Династия Бернадотов: короли, принцы и прочие… | страница 86
Кстати, подобно финансовому королю Маркусу Валленбергу, он принадлежал к старому поколению стокгольмцев, которые произносили «drottningen (королева)» как «dronningen».
Он соблюдал дистанцию и, пожалуй, был несколько застенчив, хотя уже в молодые годы у общественности создалось впечатление, что говорит он лучше и свободнее, нежели отец. «Family man[80] его не назовешь», — сказал после его смерти один из сотрудников, долго находившийся с ним рядом и любивший его, и добавил, что «с королем как отцом говорить было не так-то легко, ибо он обладал странной способностью упрямо увиливать, если что-то приходилось ему не по вкусу». Тот из детей, кто сказал, что отца больше заботили неодушевленные вещи, нежели люди, имел в виду, наверно, то же самое.
По складу ума он был трезвый рационалист, и гуманитарные науки забавляли его.

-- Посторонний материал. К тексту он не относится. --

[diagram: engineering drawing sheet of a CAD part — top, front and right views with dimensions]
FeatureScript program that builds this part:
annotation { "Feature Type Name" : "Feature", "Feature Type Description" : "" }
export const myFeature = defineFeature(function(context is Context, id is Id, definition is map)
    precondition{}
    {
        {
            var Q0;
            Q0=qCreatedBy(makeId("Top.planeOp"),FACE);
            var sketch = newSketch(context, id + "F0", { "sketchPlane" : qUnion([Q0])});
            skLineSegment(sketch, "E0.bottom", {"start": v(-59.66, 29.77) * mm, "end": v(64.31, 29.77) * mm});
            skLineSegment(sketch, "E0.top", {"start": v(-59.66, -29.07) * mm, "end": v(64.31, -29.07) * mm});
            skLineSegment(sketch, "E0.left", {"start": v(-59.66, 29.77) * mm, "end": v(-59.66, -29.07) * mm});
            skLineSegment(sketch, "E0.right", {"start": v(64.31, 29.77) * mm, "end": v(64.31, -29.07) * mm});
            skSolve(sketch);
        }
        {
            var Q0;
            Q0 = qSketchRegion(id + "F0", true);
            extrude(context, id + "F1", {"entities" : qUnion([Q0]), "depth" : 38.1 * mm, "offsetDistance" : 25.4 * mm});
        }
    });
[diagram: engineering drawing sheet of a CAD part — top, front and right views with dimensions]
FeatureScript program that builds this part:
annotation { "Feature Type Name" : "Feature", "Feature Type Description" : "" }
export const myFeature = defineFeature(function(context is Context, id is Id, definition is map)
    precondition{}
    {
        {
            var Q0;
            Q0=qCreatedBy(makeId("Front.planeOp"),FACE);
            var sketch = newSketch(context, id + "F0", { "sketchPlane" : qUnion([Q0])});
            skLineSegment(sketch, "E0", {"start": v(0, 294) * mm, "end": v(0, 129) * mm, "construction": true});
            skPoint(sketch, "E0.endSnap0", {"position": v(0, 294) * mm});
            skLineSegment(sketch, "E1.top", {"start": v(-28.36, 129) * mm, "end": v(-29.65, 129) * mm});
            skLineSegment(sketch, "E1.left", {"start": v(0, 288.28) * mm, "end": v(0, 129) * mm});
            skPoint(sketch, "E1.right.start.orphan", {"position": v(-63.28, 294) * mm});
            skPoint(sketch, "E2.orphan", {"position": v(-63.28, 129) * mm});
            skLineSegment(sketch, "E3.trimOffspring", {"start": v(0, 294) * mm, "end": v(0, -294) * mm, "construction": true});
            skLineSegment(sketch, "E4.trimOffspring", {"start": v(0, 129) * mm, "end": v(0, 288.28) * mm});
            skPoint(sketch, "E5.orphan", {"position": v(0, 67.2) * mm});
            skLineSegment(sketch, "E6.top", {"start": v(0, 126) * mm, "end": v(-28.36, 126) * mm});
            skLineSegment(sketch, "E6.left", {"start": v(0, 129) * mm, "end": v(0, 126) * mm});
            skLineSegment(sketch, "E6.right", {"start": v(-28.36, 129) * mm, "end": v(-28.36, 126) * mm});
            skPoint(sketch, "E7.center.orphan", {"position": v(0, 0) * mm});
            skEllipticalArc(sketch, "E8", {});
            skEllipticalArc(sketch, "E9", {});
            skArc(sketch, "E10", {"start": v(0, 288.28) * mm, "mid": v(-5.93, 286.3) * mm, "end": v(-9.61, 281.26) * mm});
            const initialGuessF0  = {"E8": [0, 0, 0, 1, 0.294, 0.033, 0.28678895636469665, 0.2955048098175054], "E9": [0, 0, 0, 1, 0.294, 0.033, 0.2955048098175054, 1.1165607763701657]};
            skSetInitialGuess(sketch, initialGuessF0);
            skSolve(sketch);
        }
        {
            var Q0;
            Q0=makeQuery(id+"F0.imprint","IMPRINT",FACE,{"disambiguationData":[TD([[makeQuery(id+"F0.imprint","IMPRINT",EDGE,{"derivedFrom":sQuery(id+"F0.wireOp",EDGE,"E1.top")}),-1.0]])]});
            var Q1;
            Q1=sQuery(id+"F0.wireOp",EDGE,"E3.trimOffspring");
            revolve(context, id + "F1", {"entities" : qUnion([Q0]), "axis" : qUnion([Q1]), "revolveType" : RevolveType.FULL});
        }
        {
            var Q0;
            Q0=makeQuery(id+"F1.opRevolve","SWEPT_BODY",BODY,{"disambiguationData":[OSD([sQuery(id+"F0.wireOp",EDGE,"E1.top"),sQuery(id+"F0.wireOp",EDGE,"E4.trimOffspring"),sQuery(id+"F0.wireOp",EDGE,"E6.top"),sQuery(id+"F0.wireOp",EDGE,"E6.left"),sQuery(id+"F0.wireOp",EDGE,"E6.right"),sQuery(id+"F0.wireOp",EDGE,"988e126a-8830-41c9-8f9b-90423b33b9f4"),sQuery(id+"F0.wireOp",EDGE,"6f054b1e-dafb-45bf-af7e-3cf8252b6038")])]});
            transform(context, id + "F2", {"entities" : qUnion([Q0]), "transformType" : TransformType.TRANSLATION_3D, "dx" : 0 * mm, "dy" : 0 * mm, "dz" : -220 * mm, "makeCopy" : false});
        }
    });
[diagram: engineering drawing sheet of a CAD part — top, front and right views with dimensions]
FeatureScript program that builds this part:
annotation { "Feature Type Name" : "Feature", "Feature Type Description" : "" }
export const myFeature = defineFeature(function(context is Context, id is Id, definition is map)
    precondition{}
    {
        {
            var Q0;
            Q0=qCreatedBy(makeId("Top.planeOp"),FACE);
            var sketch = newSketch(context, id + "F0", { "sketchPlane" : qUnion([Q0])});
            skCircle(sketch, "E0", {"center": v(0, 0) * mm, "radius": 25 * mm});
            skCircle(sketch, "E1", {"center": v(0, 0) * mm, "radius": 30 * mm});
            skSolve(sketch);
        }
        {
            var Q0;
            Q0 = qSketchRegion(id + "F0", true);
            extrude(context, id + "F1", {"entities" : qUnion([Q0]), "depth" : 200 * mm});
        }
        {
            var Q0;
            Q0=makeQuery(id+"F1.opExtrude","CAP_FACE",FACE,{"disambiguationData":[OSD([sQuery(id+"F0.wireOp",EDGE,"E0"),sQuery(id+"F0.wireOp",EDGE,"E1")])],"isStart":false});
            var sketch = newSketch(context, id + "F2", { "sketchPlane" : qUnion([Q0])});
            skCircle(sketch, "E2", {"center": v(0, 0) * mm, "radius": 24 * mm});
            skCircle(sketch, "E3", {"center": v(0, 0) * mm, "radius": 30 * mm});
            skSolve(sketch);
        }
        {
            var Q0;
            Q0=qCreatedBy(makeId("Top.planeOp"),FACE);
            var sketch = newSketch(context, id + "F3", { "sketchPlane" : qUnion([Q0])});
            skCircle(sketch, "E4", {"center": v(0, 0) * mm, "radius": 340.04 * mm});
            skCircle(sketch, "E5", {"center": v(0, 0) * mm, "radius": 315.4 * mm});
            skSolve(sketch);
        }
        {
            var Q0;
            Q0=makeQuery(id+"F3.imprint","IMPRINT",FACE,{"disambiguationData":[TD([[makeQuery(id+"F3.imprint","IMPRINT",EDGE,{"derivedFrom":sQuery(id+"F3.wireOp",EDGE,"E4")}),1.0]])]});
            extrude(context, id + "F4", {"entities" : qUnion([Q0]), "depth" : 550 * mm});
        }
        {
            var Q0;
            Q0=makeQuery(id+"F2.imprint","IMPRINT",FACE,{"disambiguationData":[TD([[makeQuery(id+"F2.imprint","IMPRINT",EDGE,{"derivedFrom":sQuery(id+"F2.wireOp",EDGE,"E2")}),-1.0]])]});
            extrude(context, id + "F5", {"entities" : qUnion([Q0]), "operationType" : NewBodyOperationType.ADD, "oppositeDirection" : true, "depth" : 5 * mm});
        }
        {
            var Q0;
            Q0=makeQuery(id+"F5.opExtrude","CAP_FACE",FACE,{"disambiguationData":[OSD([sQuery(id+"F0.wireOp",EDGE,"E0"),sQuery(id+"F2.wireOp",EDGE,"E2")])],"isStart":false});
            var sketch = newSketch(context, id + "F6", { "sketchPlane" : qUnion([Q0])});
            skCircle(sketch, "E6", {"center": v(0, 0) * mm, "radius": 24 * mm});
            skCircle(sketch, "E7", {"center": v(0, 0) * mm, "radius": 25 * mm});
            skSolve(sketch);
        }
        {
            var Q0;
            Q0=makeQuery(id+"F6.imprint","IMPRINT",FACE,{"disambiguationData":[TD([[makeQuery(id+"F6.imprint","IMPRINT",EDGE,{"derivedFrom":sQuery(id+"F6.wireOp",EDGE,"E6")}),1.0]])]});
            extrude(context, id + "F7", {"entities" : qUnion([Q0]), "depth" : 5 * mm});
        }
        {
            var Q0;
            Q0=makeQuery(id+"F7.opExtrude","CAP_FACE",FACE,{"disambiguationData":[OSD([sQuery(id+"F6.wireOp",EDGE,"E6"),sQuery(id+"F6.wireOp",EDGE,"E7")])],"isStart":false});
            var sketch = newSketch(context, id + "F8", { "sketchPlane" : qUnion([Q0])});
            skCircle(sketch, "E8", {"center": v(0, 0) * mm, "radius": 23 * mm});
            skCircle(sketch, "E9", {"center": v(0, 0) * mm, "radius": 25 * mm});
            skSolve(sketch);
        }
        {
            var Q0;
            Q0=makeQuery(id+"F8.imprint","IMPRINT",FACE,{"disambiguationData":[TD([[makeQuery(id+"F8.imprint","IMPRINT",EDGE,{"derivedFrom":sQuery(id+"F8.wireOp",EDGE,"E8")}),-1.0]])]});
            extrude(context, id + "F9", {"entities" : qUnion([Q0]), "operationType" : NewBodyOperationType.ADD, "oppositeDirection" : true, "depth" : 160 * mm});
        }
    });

Разговоры за обедом частенько дополнялись заданиями из энциклопедий, лежавших под рукой в ящиках буфета вместе с «The Oxford Dictionary»[81] и этимологическим словарем Хелльквиста, справочником, который до́лжно иметь в любом шведском доме, пока более современный труд о происхождении шведских слов не придет ему на смену.
А вот художественная литература его не интересовала. Читал он много, но не стихи, а из романов за всю жизнь одолел только два. Один — «Амбер навсегда», который в ту пору слыл скабрезным (ныне его сочтут вполне невинным), и когда кто-нибудь спрашивал, вправду ли он осилил эту не только легкомысленную, но и весьма толстую книгу, он с жаром отвечал: «Конечно же, я прочел ее целиком!»
Все отзываются о нем как о славном, солидном, образованном, внимательном, быть может, слегка скучноватом, но «поистине замечательном старике» — так после его кончины сказал Улоф Пальме. Правда, все это относится к старику — каков он был в молодости, нам известно куда меньше. А ведь он был и молодым! Знаком нам, однако, четко функционирующий старый господин с устоявшимися привычками — после еды, например, пили кофе (король — сливки с сахаром и кофе, добродушно посмеивается некий адъютант), а потом часок посвящался чтению газет. Затем король, к всеобщему удивлению, спрашивал, не желает ли кто-нибудь сыграть в канасту. «Желали все. Так повторялось каждый вечер, и каждый вечер все выказывали одинаково приятное удивление». За игрой ронялись устойчивые комментарии, не блещущие остроумием, но очаровательные — так и чувствуешь, как по всему аристократическому жилищу распространяется домашний уют. Король часто собирал карточных дам («их никогда не бывает в избытке»), редко — королей («на них нельзя положиться») и считал, что дамы-фрейлины должны подходить к валетам. Адъютант (Ульф Бьёркман, тогда майор ВВС) вел записи, но король тщательно его контролировал: «На мальчишек тоже нельзя положиться».